Quercus chrysotricha
- Conservation status: Endangered (IUCN 3.1)

Scientific classification
- Kingdom: Plantae
- Clade: Embryophytes
- Clade: Tracheophytes
- Clade: Spermatophytes
- Clade: Angiosperms
- Clade: Eudicots
- Clade: Rosids
- Order: Fagales
- Family: Fagaceae
- Genus: Quercus
- Subgenus: Quercus subg. Cerris
- Section: Quercus sect. Cyclobalanopsis
- Species: Q. chrysotricha
- Binomial name: Quercus chrysotricha A.Camus

= Quercus chrysotricha =

- Genus: Quercus
- Species: chrysotricha
- Authority: A.Camus
- Conservation status: EN

Species of plant

Quercus chrysotricha is a species of oak endemic to Borneo, where it is known only from Mount Dulit in Sarawak.
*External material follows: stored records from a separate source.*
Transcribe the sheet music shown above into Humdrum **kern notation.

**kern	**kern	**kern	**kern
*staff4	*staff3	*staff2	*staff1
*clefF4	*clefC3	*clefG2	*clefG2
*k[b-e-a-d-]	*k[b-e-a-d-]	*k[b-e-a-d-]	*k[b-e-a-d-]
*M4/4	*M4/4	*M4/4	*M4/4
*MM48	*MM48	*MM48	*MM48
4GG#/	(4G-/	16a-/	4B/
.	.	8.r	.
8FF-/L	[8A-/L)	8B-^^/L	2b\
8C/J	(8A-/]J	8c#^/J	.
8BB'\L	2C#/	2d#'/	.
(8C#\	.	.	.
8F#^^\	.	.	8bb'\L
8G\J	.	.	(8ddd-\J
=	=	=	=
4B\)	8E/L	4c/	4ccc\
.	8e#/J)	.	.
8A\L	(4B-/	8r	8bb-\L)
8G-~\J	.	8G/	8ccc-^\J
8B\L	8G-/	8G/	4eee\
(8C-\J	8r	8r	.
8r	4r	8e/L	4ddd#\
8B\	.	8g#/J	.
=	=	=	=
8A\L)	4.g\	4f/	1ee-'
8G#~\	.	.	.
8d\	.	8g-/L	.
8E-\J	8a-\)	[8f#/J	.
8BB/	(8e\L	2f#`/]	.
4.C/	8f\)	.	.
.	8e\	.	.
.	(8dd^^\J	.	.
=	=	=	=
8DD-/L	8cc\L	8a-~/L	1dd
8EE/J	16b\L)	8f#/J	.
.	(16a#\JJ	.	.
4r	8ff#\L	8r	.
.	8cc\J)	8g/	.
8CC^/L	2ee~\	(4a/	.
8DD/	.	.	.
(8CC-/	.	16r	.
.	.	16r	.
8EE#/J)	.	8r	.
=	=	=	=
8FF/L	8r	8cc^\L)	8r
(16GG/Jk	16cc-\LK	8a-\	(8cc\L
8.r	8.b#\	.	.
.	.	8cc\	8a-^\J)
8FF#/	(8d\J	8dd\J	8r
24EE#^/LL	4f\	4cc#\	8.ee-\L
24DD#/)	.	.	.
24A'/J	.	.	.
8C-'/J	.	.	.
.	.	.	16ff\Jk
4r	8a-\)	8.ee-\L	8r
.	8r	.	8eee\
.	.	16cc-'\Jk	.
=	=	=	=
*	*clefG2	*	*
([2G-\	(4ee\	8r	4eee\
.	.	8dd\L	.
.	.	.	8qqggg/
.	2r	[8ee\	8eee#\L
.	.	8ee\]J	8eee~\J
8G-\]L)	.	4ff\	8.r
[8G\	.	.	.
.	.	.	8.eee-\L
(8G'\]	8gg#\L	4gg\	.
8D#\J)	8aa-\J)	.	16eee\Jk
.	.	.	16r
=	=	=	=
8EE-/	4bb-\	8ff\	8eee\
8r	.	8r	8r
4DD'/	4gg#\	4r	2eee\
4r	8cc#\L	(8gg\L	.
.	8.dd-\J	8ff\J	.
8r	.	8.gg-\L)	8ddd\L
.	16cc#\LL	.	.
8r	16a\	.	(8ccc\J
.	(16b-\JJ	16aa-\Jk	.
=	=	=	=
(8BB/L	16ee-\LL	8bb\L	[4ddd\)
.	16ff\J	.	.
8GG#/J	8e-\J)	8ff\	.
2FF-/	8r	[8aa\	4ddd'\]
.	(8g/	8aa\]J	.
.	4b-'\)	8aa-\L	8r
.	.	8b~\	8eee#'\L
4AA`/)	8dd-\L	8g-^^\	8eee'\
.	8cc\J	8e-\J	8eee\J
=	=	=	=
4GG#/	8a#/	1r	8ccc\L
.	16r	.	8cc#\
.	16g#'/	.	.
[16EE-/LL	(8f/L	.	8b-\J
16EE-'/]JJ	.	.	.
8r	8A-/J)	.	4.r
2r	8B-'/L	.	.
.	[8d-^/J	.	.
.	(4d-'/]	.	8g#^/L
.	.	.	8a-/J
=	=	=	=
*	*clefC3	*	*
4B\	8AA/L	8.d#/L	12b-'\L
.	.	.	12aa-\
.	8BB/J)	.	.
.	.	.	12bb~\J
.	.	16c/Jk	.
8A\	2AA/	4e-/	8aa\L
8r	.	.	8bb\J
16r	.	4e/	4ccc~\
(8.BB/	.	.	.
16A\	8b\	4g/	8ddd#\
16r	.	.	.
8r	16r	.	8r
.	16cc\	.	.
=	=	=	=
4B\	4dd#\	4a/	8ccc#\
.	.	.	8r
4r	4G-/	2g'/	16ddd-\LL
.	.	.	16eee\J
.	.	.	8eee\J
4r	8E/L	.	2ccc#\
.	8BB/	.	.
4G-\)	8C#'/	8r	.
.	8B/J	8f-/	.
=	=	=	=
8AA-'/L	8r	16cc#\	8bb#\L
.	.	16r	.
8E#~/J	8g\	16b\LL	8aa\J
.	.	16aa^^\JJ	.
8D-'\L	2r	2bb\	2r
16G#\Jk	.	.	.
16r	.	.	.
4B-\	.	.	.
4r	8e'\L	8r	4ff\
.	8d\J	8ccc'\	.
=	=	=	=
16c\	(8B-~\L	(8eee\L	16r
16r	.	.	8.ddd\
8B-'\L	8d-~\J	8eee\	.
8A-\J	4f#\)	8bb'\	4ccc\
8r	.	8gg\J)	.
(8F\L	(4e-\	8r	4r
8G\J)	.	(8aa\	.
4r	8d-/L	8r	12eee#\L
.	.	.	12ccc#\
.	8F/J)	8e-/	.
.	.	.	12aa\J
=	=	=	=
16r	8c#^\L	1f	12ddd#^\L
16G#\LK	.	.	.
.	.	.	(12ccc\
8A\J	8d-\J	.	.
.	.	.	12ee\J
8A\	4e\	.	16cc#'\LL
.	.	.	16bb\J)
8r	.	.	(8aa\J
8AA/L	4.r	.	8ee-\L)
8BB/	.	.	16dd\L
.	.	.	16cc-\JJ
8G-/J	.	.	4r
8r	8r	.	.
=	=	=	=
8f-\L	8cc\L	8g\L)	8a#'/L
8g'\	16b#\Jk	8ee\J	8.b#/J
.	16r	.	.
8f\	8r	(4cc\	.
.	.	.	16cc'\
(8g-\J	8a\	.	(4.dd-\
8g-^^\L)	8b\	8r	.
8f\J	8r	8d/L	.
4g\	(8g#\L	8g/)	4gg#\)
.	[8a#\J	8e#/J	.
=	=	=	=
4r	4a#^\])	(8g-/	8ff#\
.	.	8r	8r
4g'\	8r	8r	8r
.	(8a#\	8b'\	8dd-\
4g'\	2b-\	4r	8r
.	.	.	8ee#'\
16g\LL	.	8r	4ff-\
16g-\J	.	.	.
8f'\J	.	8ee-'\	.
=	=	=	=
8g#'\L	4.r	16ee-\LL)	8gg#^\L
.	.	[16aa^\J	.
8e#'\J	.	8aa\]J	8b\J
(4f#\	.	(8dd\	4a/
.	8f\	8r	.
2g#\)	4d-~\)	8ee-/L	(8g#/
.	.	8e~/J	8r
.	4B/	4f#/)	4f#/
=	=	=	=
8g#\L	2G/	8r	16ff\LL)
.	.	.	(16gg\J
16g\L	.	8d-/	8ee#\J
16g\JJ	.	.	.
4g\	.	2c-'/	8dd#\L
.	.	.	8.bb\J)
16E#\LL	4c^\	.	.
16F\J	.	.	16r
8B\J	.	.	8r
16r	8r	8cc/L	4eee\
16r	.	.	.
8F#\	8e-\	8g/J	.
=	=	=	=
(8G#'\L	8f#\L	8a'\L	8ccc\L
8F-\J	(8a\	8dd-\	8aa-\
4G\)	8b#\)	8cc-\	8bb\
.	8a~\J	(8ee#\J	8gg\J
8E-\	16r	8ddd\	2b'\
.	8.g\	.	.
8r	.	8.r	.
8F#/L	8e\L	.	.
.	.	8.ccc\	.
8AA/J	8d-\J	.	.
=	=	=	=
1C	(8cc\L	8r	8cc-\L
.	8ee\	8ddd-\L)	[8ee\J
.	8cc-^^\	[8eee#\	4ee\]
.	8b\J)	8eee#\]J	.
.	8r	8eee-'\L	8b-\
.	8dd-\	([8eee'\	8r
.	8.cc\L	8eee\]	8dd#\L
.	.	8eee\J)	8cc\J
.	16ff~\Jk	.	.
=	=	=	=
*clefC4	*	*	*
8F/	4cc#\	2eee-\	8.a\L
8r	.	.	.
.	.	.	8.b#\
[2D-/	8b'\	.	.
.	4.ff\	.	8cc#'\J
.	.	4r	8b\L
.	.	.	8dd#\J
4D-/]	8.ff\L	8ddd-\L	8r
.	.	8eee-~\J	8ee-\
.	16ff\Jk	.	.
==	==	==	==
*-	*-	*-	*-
It is placed in Quercus subgenus Cerris, section Cyclobalanopsis.

==Range and habitat==
Quercus chrysotricha known from two locations on Mount Dulit, where it grows in lower montane rain forest between 1,200 and 1,300 meters elevation. Its specific habitat has been described as closed-canopy mossy forests, closed-canopy montane mixed dipterocarp forests, or open swampy mossy forests.